Dartmouth-Hitchcock proposes merger with Manchester-based health system

  • Joanne Conroy, CEO and president of Dartmouth-Hitchcock Health, and Joseph Pepe, CEO of GraniteOne Health. Courtesy D-H

Valley News
Published: 1/24/2019 1:34:33 PM

Two of New Hampshire’s largest hospitals, including Dartmouth-Hitchcock Medical Center, will become part of one health system if a merger announced Thursday goes through.

Dartmouth-Hitchcock Health intends to combine forces with GraniteOne Health, the health care system that includes the Manchester-based Catholic Medical Center, according to a letter of intent the two have signed. The proposal would give Lebanon-based Dartmouth a far stronger presence in New Hampshire’s southern tier, where it already operates clinics and has sought to merge before.

Together, the systems would become Dartmouth-Hitchcock Health GraniteOne. The combination would include the five hospitals under Dartmouth-Hitchcock – including the state’s largest private employer and sole academic medical center – and the three GraniteOne hospitals: CMC, Huggins Hospital in Wolfeboro and Monadnock Community Hospital in Peterborough.

“What we can do together is so much more than what we can do separately,” GraniteOne CEO Joseph Pepe said in a phone interview today.

The merger – which officials expect will not result in job cuts, but will help them to increase staffing in response to the growing health care needs of the region’s aging population – builds on clinical collaborations D-H and CMC already have in place, including in obstetrics, pre- and post-natal care, oncology, rheumatology, endocrinology and critical care.

“To channel Beyonce ... it’s time to put a ring on it,” Dartmouth-Hitchcock CEO Joanne Conroy said in the same phone call.

Under the merger – though D-H officials said they prefer the word “combination” – the various hospitals would continue to operate under their own board of trustees. Conroy, who said she will be spending more time in the Manchester area, would be the CEO and in charge of one region, while Pepe would run the other region in the combined health system. The proposal must still be approved by the New Hampshire Attorney General’s Office, federal regulators, the organizations’ boards and the Bishop of Manchester.

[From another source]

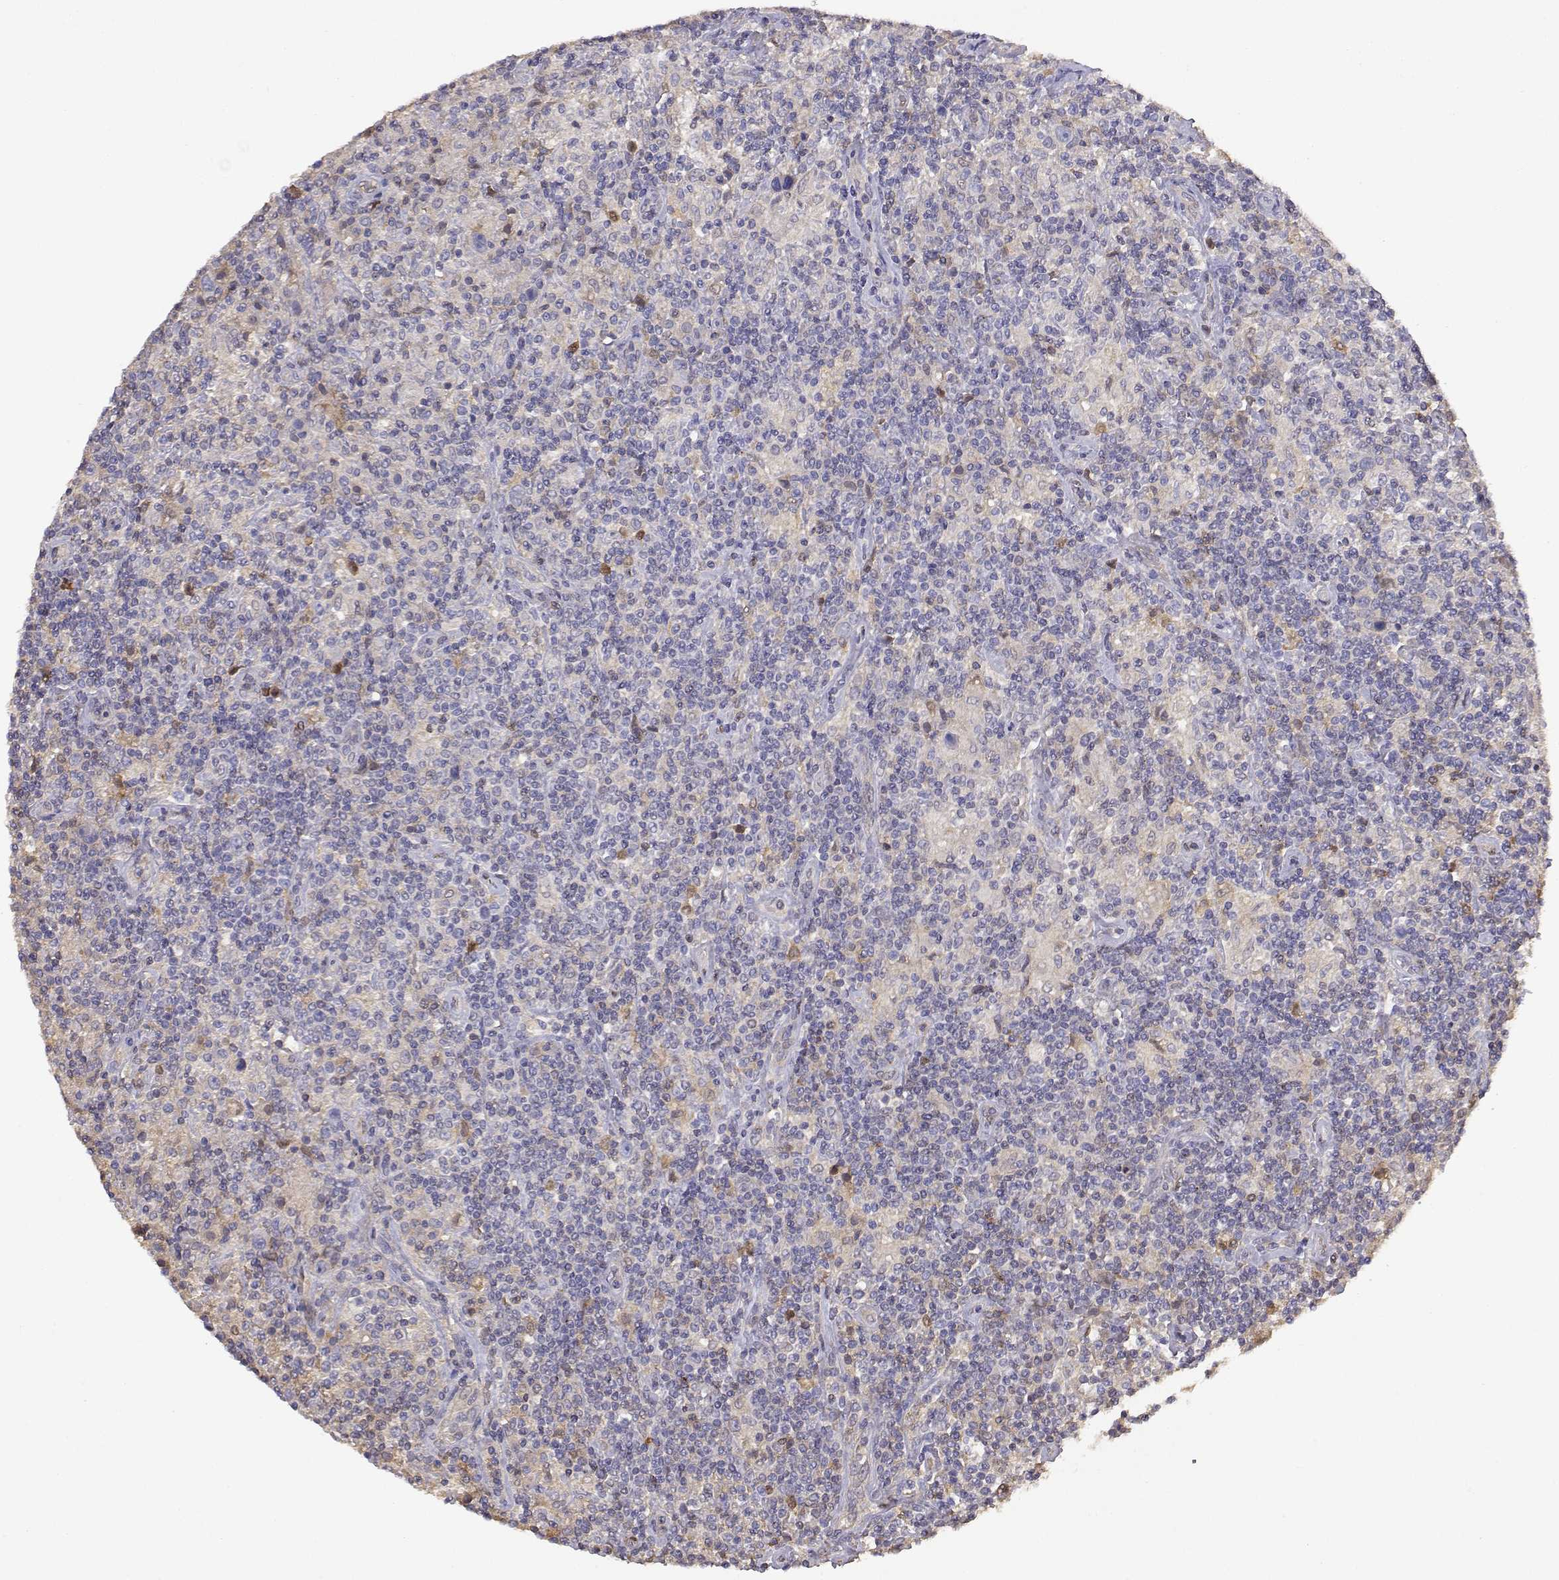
{"staining": {"intensity": "weak", "quantity": ">75%", "location": "cytoplasmic/membranous"}, "tissue": "lymphoma", "cell_type": "Tumor cells", "image_type": "cancer", "snomed": [{"axis": "morphology", "description": "Hodgkin's disease, NOS"}, {"axis": "topography", "description": "Lymph node"}], "caption": "Lymphoma tissue reveals weak cytoplasmic/membranous staining in approximately >75% of tumor cells, visualized by immunohistochemistry. (Stains: DAB in brown, nuclei in blue, Microscopy: brightfield microscopy at high magnification).", "gene": "ADA", "patient": {"sex": "male", "age": 70}}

This would not be the first time D-H, which operates the 396-bed Dartmouth-Hitchcock Medical Center in Lebanon, and the 330-bed Catholic Medical Center have attempted to combine forces. In 2010, then-New Hampshire Attorney General Michael Delaney objected to a merger plan that he likened to a takeover of CMC by D-H. Anti-abortion activists also opposed that plan on the grounds that merging with a secular hospital could prevent the Catholic hospital from carrying out its charitable mission.

But, in the news release Thursday announcing they have signed a letter of intent, the two systems sought to assure the public that “Catholic Medical Center ... will continue to adhere to its Catholic model of care while D-H will continue to serve its patients as it does today in all its existing health care facilities. All organizations within the combined system would also keep their current names, identities, and local leadership.”

D-H services that provide contraception, fertility treatment and sterilization will not be affected by the merger, Conroy said.

Under the agreement, the Bishop of Manchester will retain his leadership role at CMC and CMC will continue to abide by the U.S. Conference of Catholic Bishops’ Ethical and Religious Directives for Catholic Health Care Services, Pepe said.

This announcement comes following last year’s formation of SolutionHealth by Elliot Health System, which includes the 296-bed Elliot Hospital in Manchester, and Southern New Hampshire Health System, which includes the 188-bed Southern New Hampshire Medical Center in Nashua.

D-H had in 2016 sought a formal affiliation with Elliot Health System, but ended those talks in early 2017.

Conroy has previously said that D-H needs to care for more people in order to level out financial risks. Such collaborations aim to help health systems find cost savings as they shift from a fee-for-service model of care to one which pays health care providers a flat per-patient fee for keeping them healthy.

Pepe said the two organizations hope to wrap up their internal due diligence by June and then complete the regulatory review by mid-2020.